The Trouble With Android
Over the past few months, a lot has been said about issues with Android, resulting in some dropping Android from their app development roadmaps. First we have the much lamented fragmentation issue, and then we have a troublesome piracy issue. What's to be done?
Matt Gemmell wrote a great piece on the piracy problem yesterday. What kicked that article off was the fact that Dead Trigger, a $0.99 had an "unbelievably high" rate of piracy on Android devices. Now, it's true that Matt is more of an iOS guy than an Android fan, but he contends that Android is "designed for piracy", and he's right. It's the devastating cost of such an open platform. Matt poses the crucial question:
People like to throw around figures about Android’s handset penetration. Yes, Android is on a lot of devices. That’s lovely. But the real question is: as a developer, can you make money from it?
It seems that it's really difficult to. Handset pentration might be the big thing for Android, but that leads to fragmentation, which itself takes it toll on developers, as you'll remember from the Temple Run saga at the end of March.

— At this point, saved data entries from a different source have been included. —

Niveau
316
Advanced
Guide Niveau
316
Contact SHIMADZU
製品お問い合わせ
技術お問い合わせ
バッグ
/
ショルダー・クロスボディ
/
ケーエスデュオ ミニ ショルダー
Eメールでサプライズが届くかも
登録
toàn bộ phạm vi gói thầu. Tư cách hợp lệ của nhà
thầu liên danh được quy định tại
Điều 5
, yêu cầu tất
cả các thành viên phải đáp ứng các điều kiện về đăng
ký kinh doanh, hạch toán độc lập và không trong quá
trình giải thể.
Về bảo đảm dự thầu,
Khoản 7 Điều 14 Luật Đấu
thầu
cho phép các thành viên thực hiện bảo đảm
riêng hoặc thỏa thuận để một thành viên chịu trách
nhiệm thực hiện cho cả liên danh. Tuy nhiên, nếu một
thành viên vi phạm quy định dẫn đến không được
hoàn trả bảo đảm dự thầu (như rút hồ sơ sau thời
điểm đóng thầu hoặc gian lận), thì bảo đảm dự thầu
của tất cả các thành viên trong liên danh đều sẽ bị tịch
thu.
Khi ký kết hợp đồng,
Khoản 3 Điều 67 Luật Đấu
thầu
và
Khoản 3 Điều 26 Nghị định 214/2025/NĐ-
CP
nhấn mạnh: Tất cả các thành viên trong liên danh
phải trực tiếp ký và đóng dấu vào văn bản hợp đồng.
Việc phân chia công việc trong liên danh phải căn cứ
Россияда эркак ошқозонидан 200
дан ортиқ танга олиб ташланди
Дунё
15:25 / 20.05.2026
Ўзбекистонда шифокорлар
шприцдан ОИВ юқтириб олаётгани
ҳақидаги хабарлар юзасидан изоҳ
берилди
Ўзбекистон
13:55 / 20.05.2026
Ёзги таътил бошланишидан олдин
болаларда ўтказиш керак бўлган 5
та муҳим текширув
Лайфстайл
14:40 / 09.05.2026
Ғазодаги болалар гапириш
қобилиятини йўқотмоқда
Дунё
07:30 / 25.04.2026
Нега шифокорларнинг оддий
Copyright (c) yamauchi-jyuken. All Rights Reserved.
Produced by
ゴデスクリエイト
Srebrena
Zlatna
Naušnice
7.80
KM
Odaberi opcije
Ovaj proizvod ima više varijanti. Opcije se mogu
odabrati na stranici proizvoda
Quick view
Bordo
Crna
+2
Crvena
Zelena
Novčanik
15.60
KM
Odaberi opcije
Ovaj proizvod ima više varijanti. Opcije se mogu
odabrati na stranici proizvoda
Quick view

At my core, I'm a Java developer. I want to see Android succeed, so I can use my native language to create apps. But I'm also fairly pragmatic, and so far all my app development has been on iOS (apart from a brief foray into Windows 8 apps). iOS might be a "walled garden", but it's a well controlled system that reduces fragmentation and piracy issues. I don't make a whole pile of money from my apps, but that's not a fault of the platform.
I've come to accept the fact that Android devices come in all shapes, sizes and versions of their OS on Android. It's just the nature of the beast at this stage.
But it's piracy that really concerns me. Most app developers just want to make a little extra cash for their app development endeavours. It seems to me that on the Apple app store, people don't mind handing over $0.99 for an app. Personally, I've accepted that to get value from apps, I should pay. With the exception of free apps backed by big companies (Facebook, Twitter etc), there's little that interests me in the free apps listings on the Apple store.
At $0.99, or anything up to $2.99, I'm usually getting pretty good value. If you could get a coffee for $0.99 you'd consider it a damn good deal. And someone's gone to the trouble of designing and building the app, as well as getting a developer subscription ... well, they've earned it.
In the Android world, a change in mentality is too much to hope for - if you can get something for free, why bother paying? Can Google address this, or has the horse already bolted?
Just to balance things out a little, I know that piracy is possible on iOS devices too, but I imagine the ratio of jailbroken iPhones to standard iPhones is pretty low.
I'd really like to hear some solutions to this. I truly want to see Android succeed as a viable platform for developers to make money from. Should Google make some moves now to ensure they retain a developer community? On iOS, when the developer makes money, Apple make money, and as such I feel they have really looked after developers. Google are getting a cut of the sales on Android, so shouldn't they help to discourage piracy?